# [Exercise]
The answer must be only the lines below from the one holding "right hip: (900, 140, 1)" down to the one holding "right ankle: (59, 439, 12)", ends included, printed exactly; please omit all pictures.

****

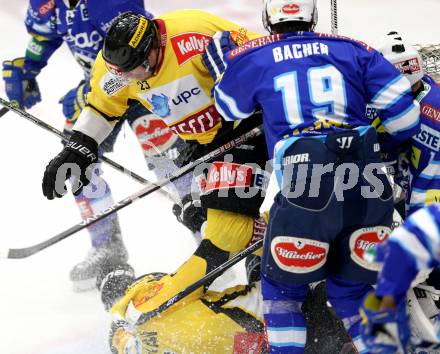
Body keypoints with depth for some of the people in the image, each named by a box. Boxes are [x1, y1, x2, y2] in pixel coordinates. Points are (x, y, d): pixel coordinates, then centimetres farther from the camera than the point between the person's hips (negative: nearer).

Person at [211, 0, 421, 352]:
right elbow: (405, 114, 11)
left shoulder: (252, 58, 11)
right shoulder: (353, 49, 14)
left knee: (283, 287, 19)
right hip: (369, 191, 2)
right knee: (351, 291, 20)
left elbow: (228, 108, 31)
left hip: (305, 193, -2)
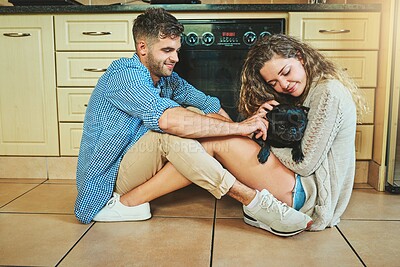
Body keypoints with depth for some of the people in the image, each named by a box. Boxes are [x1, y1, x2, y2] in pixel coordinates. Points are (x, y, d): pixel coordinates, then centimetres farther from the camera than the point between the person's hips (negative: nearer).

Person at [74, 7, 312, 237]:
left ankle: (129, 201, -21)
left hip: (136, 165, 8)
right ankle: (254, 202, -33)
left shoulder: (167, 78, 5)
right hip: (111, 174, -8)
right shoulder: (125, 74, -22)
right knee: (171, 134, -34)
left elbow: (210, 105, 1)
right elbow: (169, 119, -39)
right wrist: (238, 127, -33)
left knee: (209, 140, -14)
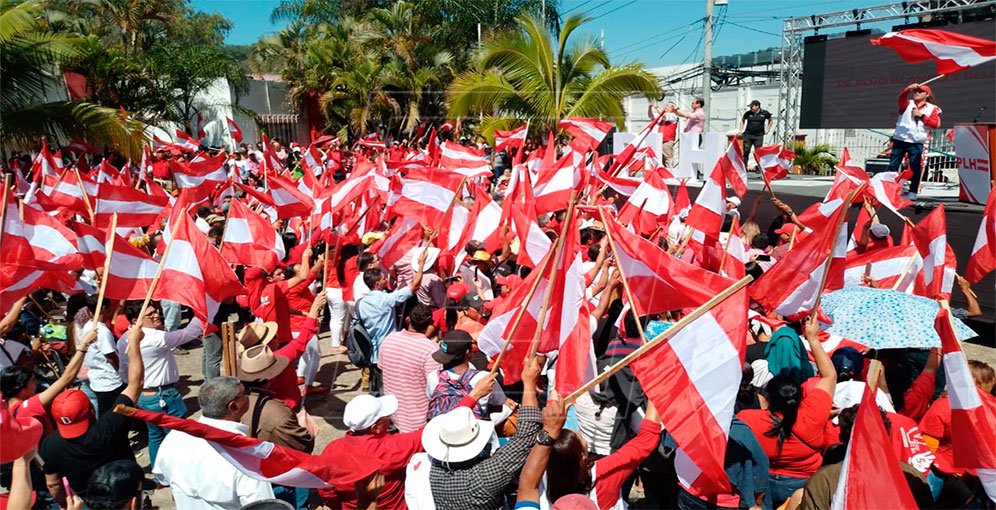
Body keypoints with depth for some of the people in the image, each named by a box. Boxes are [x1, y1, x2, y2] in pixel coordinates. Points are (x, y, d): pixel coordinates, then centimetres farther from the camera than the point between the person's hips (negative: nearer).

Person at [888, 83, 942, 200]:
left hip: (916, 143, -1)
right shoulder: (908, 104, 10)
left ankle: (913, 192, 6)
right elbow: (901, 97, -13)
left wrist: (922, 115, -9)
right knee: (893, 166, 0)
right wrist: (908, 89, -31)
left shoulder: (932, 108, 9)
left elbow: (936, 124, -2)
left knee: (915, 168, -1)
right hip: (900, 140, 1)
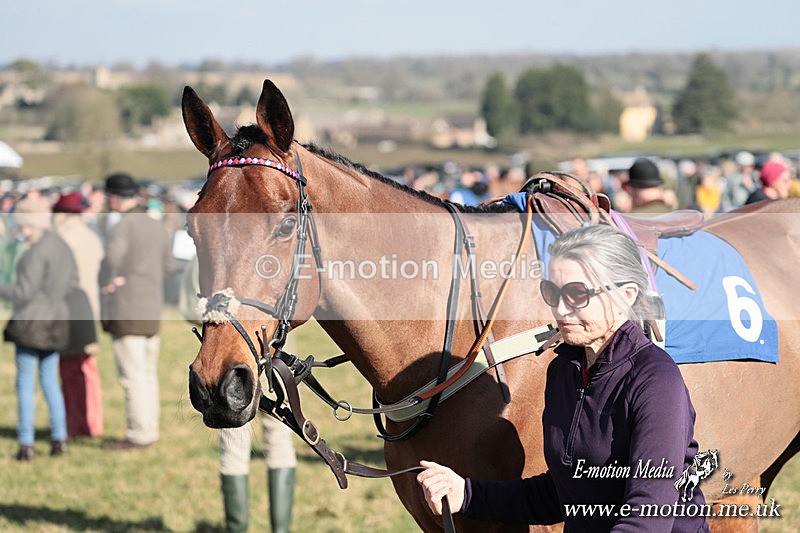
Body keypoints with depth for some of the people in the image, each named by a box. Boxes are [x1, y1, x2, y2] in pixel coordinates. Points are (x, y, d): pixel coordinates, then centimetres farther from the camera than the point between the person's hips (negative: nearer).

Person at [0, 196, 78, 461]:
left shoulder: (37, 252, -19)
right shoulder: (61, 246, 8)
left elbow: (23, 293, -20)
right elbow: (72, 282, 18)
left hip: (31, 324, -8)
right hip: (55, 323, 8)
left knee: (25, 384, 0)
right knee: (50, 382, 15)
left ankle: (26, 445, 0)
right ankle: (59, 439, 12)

****

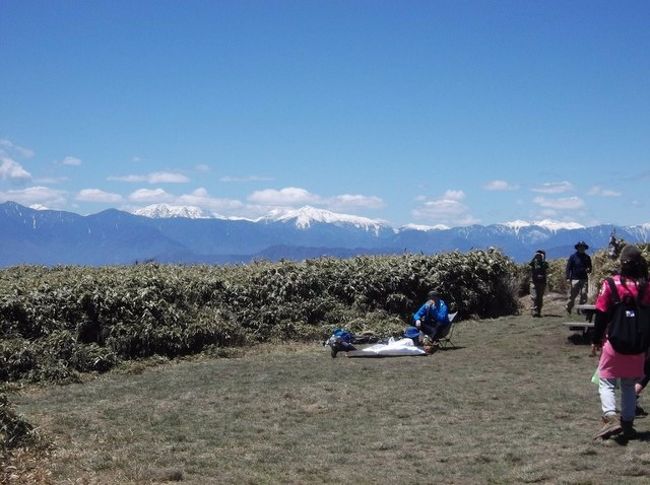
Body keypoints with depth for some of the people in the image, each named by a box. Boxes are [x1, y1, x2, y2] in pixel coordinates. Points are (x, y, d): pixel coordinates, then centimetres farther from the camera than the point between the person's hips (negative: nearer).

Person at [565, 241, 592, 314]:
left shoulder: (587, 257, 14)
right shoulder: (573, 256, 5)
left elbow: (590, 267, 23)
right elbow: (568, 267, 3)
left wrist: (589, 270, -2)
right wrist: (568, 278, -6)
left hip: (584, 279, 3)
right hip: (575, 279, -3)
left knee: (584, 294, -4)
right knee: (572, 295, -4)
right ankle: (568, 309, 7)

****

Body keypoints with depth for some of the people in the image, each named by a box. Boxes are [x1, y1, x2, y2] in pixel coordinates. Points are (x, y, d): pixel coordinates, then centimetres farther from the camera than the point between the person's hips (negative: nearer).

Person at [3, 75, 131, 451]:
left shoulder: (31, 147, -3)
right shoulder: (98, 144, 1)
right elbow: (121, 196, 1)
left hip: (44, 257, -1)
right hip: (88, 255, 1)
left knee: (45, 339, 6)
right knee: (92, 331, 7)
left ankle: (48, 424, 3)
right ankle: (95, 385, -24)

****

# [Your solution]
right hip: (900, 140, 1)
Body keypoints with depth for some of the people in the image, each named by a box. Boxes are [x1, y1, x2, y2] in pixel coordinates. Points are (x, y, d): pixel coordinates, then centimetres farther from the camera than the point between the person's hips (negative: nearer).

Person at [0, 196, 78, 461]:
left shoulder: (37, 252, -19)
right shoulder: (61, 246, 8)
left elbow: (23, 293, -20)
right elbow: (72, 282, 18)
left hip: (31, 324, -8)
right hip: (55, 323, 8)
left knee: (25, 384, 0)
right knee: (50, 382, 15)
left ankle: (26, 445, 0)
right ankle: (59, 439, 12)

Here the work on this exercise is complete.